It’s no secret that divorce can be a tough process, both emotionally and financially. One of the biggest financial burdens associated with divorce is alimony. But what happens when you’re struggling financially during your divorce and must deal with bankruptcy and alimony?
What if you can’t afford to pay alimony? Can filing for bankruptcy help you avoid this financial obligation?
Here’s what you need to know about alimony and bankruptcy:
What is Alimony?
Alimony, also known as spousal support, is a payment from one ex-spouse to another following a divorce. This payment is typically made to help the receiving spouse maintain their standard of living after the divorce. Alimony is either paid in lump sums or periodic payments and is typically court-ordered.
Can Filing for Alimony Help You Avoid Alimony?
In short, no. Alimony is considered a domestic support obligation, which means that it is not dischargeable in bankruptcy. This means that even if you file for bankruptcy, you will still be responsible for paying any alimony that you owe.
However, filing for bankruptcy can help you free up some extra money to pay your alimony obligations. This is because, when you file for bankruptcy, certain debts (such as credit card debt or medical bills) will be discharged. This can leave you with more money each month to put towards your alimony payments.
Additionally, if you are behind on your alimony payments, filing for bankruptcy can help you catch up. This is because when you file for bankruptcy your creditors can’t take any collection actions against you. This means that your wages cannot be garnished and your bank accounts cannot be frozen. This can give you some breathing room to catch up on your alimony payments.
What’s the bottom line?
Filing for bankruptcy will not help you avoid paying alimony, but it can free up some extra money to put towards your payments. If you are behind on your alimony payments, filing for bankruptcy can also help you catch up by stopping creditors from taking any collection actions against you.
What about Other Court-Ordered Debts?
It depends on the debt.
For example, filing for bankruptcy puts a stop to any legal proceedings including foreclosure. This means that you won’t have to worry about making any payments to the court.
However, court-ordered payments like child support or fines related to legal issues do not go away when you file for bankruptcy. You’ll need to make these payment obligations regardless of your bankruptcy case. What bankruptcy can do, as is the case with alimony, is free up money to put toward these debts.
If you are struggling with debt, bankruptcy can help. However, it doesn’t get rid of all debts. Before filing, you need to make sure bankruptcy will help you with the types of debts you have.

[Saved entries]

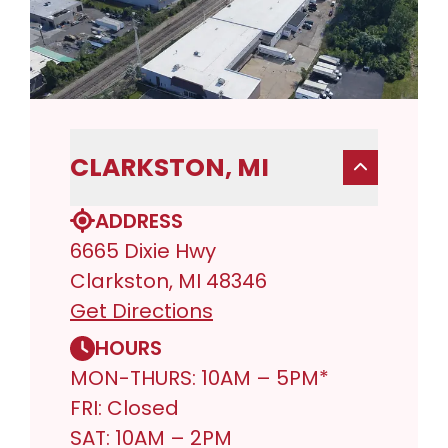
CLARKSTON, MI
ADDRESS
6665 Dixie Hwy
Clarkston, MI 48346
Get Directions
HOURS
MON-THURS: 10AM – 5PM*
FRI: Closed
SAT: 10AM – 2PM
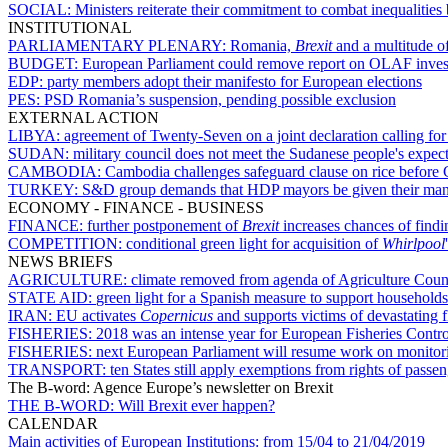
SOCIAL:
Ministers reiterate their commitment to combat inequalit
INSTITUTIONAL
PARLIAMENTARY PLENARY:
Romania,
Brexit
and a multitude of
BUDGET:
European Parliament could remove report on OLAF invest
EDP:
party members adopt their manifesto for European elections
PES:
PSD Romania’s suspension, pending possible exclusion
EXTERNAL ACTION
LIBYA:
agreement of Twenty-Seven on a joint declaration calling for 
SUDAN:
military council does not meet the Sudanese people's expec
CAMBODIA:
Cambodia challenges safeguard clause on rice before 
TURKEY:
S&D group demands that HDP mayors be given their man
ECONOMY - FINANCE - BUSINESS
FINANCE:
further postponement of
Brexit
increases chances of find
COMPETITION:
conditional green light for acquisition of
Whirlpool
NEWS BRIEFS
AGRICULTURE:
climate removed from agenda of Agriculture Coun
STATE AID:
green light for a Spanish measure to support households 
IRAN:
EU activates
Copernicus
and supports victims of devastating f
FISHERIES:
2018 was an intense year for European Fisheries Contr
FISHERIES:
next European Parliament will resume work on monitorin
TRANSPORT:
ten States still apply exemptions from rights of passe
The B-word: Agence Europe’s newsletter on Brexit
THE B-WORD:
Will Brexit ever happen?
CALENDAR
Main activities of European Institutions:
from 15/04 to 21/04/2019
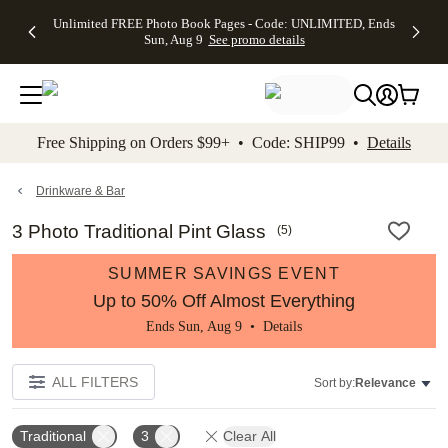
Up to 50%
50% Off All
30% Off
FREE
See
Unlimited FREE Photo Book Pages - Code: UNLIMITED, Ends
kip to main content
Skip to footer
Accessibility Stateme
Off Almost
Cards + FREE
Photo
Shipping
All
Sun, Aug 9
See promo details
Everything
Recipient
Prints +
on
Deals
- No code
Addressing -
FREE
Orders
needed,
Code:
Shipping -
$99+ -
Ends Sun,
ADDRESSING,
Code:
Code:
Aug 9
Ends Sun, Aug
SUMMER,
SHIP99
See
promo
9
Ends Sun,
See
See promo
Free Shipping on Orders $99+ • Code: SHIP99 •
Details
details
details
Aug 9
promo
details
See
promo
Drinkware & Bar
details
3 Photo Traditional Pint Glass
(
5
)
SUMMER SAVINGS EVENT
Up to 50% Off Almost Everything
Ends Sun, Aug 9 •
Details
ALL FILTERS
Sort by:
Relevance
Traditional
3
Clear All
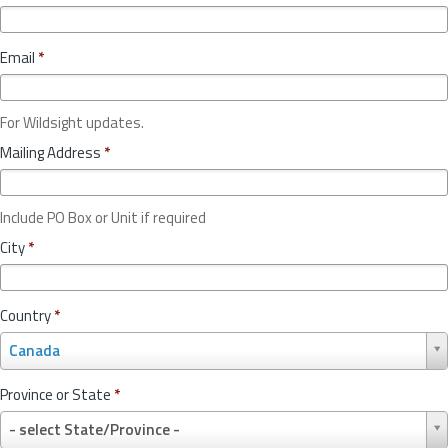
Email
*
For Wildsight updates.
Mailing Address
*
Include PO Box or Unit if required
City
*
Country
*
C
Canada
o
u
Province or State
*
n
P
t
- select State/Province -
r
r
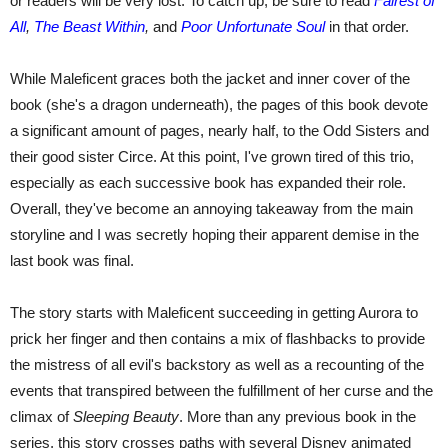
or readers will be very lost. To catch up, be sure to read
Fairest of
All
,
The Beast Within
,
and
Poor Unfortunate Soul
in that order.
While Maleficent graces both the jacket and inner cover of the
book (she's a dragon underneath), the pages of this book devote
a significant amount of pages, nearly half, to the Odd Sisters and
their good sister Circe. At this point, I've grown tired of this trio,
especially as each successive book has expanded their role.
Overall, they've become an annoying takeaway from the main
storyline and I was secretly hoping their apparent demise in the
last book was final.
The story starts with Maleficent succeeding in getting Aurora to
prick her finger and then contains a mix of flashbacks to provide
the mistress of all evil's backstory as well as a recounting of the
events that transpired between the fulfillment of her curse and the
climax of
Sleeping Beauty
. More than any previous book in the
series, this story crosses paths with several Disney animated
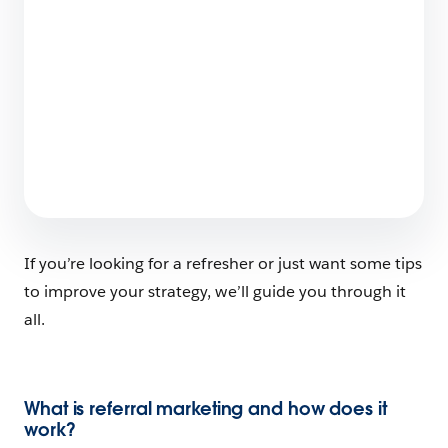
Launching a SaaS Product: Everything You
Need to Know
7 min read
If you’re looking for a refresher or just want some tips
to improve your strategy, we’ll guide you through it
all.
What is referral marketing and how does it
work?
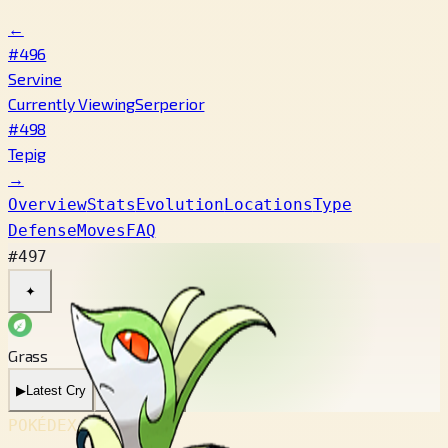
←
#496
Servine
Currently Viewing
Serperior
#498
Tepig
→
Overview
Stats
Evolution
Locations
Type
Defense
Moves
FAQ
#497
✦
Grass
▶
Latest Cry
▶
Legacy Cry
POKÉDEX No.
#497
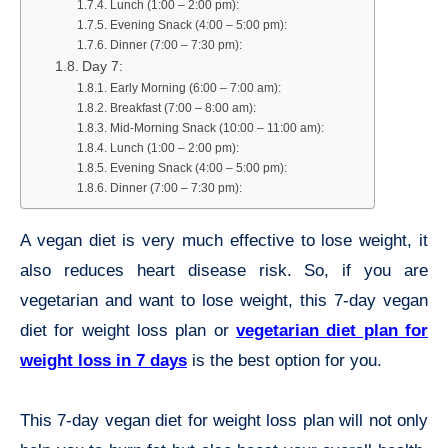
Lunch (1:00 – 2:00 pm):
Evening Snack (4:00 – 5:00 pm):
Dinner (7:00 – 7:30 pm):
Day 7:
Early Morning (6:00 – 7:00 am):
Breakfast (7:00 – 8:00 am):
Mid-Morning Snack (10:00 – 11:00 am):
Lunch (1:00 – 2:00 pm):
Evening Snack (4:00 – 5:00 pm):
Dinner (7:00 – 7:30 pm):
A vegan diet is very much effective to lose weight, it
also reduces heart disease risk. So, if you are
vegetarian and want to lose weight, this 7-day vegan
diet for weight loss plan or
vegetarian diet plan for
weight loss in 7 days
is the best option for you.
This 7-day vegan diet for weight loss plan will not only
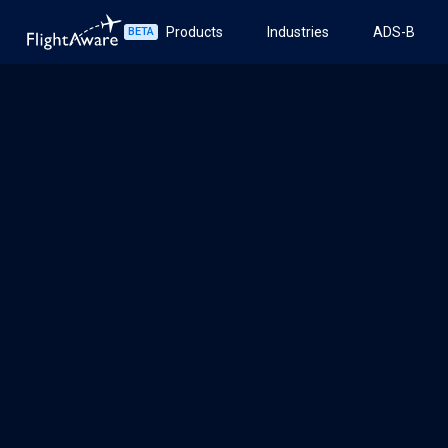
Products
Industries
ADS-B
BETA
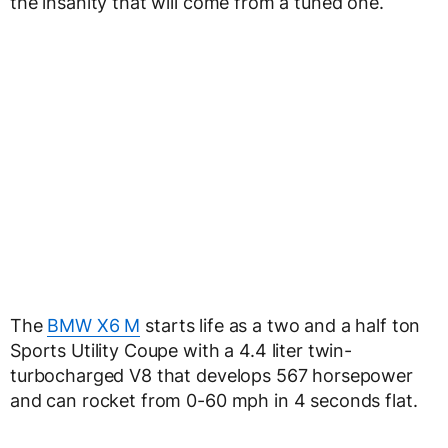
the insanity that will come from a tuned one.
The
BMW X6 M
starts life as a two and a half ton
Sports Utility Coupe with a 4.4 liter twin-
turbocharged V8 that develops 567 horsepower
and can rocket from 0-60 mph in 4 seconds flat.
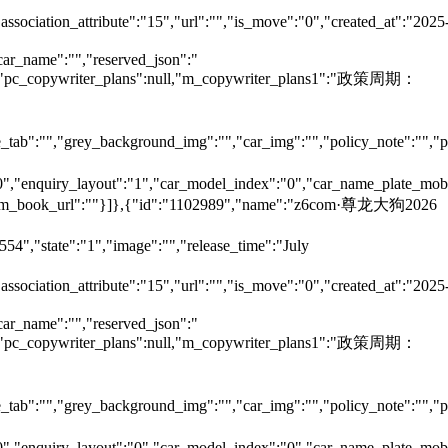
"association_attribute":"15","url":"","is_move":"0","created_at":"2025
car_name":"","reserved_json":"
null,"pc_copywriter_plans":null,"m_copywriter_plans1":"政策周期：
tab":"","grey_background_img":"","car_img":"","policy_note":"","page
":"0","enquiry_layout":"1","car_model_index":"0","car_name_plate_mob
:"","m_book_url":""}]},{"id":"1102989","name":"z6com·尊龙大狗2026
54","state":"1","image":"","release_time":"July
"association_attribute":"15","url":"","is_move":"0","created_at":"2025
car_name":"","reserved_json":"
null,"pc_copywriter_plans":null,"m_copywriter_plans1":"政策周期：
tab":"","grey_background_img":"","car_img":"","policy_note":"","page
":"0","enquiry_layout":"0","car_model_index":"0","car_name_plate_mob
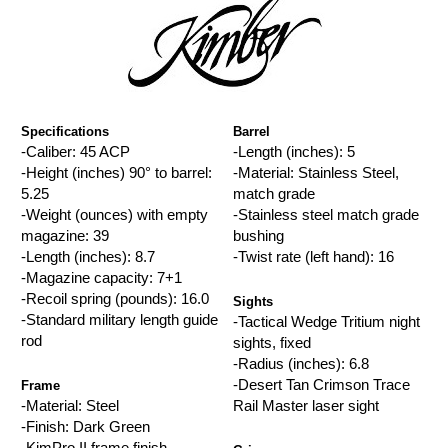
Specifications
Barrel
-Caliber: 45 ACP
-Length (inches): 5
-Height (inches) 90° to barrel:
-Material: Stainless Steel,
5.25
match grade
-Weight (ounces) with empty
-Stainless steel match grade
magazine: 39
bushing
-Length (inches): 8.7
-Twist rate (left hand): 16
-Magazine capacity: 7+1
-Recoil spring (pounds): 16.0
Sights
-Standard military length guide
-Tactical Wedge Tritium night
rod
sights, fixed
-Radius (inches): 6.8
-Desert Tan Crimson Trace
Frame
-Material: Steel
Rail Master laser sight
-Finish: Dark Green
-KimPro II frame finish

[REQUIREMENT]:
According to the article on alimony and bankruptcy, what is alimony also known as?

[ANSWER FOR THE TASK]:
Spousal support.